The United States vs Billie Holiday è la formula con cui si fa riferimento all’inchiesta aperta a Filadelfia, dopo che Holiday fu inseguita sulla sua Cadillac (crivellata di colpi dalla polizia) e trattata come una gangster. Era già sotto il controllo della Narcotici, ma da quel momento divenne sorvegliata speciale. Era il 1947. Tempo dopo, una retata in casa le costò un anno e un giorno di prigione in cui, dicono le guardie carcerarie, non cantò nemmeno una volta. L’ossessione dei federali per Billie Holiday aveva però radici più profonde. Era una donna nera, libera e di successo: c’era gente che desiderava punirla anche solo per questo.
La persecuzione da parte della Narcotici fu così significativa nella vita della cantante che il regista Lee Daniels vi dedica un intero film, in uscita a breve. The United States vs Billie Holiday, con Andra Day e Trevante Rhodes (già visto in Moonlight) è previsto in sala per fine febbraio 2021.
Strange Fruit
In quanto donna e afroamericana, libera di ostentare uno stile di vita estremo, Bille Holiday attirò quindi su di sé attenzioni pericolose. Il vero elemento di rottura, imperdonabile agli occhi della società bianca del tempo, però fu un altro. Fu una canzone. Billie incise Strange Fruit per la prima volta nel 1939 e nei successivi vent’anni si rifiutò sempre di escluderla dalle sue esibizioni, nonostante le continue richieste. La cantava, imperterrita, al Café Society di New York guardando gruppi interi di avventori bianchi uscire dal night club inorriditi.

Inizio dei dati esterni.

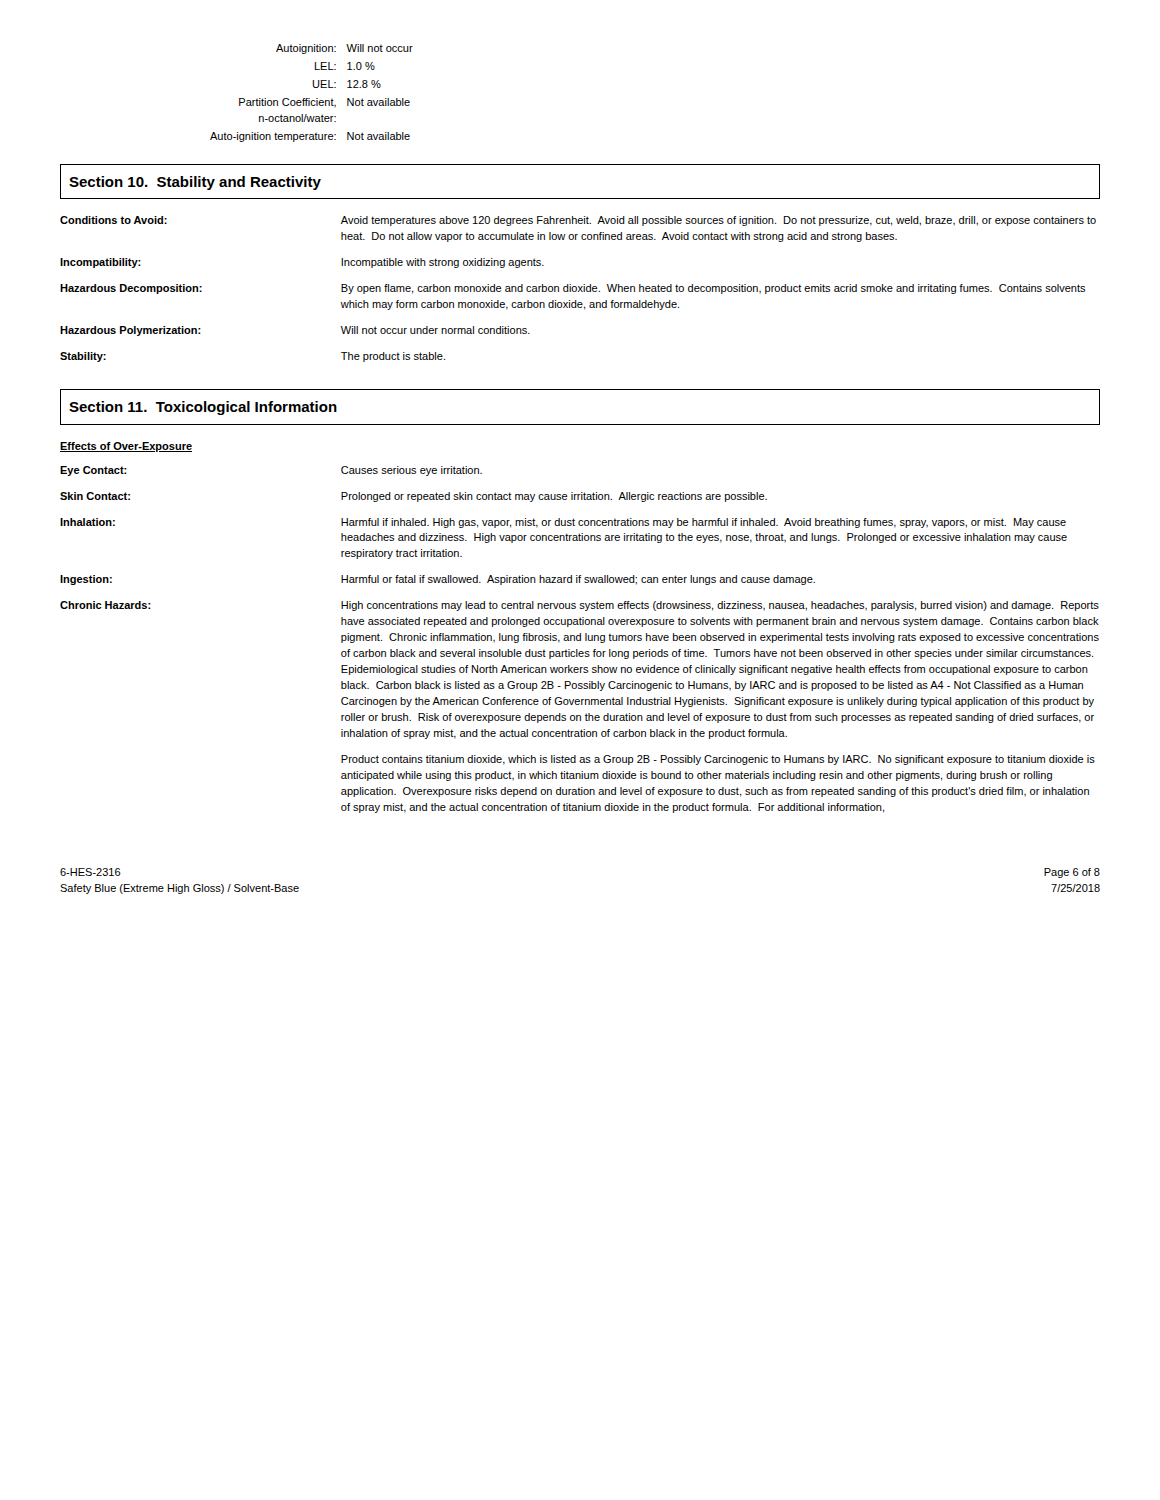| Autoignition: | Will not occur |
| LEL: | 1.0 % |
| UEL: | 12.8 % |
| Partition Coefficient, n-octanol/water: | Not available |
| Auto-ignition temperature: | Not available |
Section 10. Stability and Reactivity
| Conditions to Avoid: | Avoid temperatures above 120 degrees Fahrenheit. Avoid all possible sources of ignition. Do not pressurize, cut, weld, braze, drill, or expose containers to heat. Do not allow vapor to accumulate in low or confined areas. Avoid contact with strong acid and strong bases. |
| Incompatibility: | Incompatible with strong oxidizing agents. |
| Hazardous Decomposition: | By open flame, carbon monoxide and carbon dioxide. When heated to decomposition, product emits acrid smoke and irritating fumes. Contains solvents which may form carbon monoxide, carbon dioxide, and formaldehyde. |
| Hazardous Polymerization: | Will not occur under normal conditions. |
| Stability: | The product is stable. |
Section 11. Toxicological Information
Effects of Over-Exposure
| Eye Contact: | Causes serious eye irritation. |
| Skin Contact: | Prolonged or repeated skin contact may cause irritation. Allergic reactions are possible. |
| Inhalation: | Harmful if inhaled. High gas, vapor, mist, or dust concentrations may be harmful if inhaled. Avoid breathing fumes, spray, vapors, or mist. May cause headaches and dizziness. High vapor concentrations are irritating to the eyes, nose, throat, and lungs. Prolonged or excessive inhalation may cause respiratory tract irritation. |
| Ingestion: | Harmful or fatal if swallowed. Aspiration hazard if swallowed; can enter lungs and cause damage. |
| Chronic Hazards: | High concentrations may lead to central nervous system effects (drowsiness, dizziness, nausea, headaches, paralysis, burred vision) and damage. Reports have associated repeated and prolonged occupational overexposure to solvents with permanent brain and nervous system damage. Contains carbon black pigment. Chronic inflammation, lung fibrosis, and lung tumors have been observed in experimental tests involving rats exposed to excessive concentrations of carbon black and several insoluble dust particles for long periods of time. Tumors have not been observed in other species under similar circumstances. Epidemiological studies of North American workers show no evidence of clinically significant negative health effects from occupational exposure to carbon black. Carbon black is listed as a Group 2B - Possibly Carcinogenic to Humans, by IARC and is proposed to be listed as A4 - Not Classified as a Human Carcinogen by the American Conference of Governmental Industrial Hygienists. Significant exposure is unlikely during typical application of this product by roller or brush. Risk of overexposure depends on the duration and level of exposure to dust from such processes as repeated sanding of dried surfaces, or inhalation of spray mist, and the actual concentration of carbon black in the product formula. Product contains titanium dioxide, which is listed as a Group 2B - Possibly Carcinogenic to Humans by IARC. No significant exposure to titanium dioxide is anticipated while using this product, in which titanium dioxide is bound to other materials including resin and other pigments, during brush or rolling application. Overexposure risks depend on duration and level of exposure to dust, such as from repeated sanding of this product's dried film, or inhalation of spray mist, and the actual concentration of titanium dioxide in the product formula. For additional information, |
| 6-HES-2316 | Page 6 of 8 |
| Safety Blue (Extreme High Gloss) / Solvent-Base | 7/25/2018 |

Perché mai? Perché Strange Fruit è un canto di rabbia e dolore contro i linciaggi ai danni dei corpi neri. Afroamericani bruciati, mutilati e soprattutto impiccati agli alberi, di cui diventavano appunto strani frutti appesi. Il documentario spiega molto bene l’importanza che questo brano aveva per Billie Holiday. Era una forma di resistenza civile, molto prima del Movimento per i diritti civili. Ogni volta che la cantava a New York scoppiavano vere e proprie rivolte. E lei al contempo si faceva immobile, interpretava il testo con un’intensità che pietrificava tanto il suo corpo quanto quello degli spettatori, catalizzando l’attenzione sulle espressioni del suo volto.
Una vita estrema
Alla fine Billie Holiday fu letteralmente consumata dalla sua stessa vita. Morì di arresto cardiaco a soli 44 anni, nel 1959. Erskine, fra il materiale fotografico, riesce a recuperare le ultime immagini che la ritraggono in studio di registrazione, scattate da Milt Hinton. Magrissima (si dice a causa del marito che spesso la privava del cibo) e consunta, con un bicchiere di vodka in mano. Ricoperta di croste e ripugnante, dice uno dei musicisti: l’ombra della morte. E in realtà è lei stessa a darci un epilogo che sa di addio. La registrazione di una vecchia intervista riprende la voce di Billie: “Perché le grandi cantanti jazz hanno sempre vita breve?” – “Beh, forse perché cerchiamo di vivere cento giorni in uno solo”.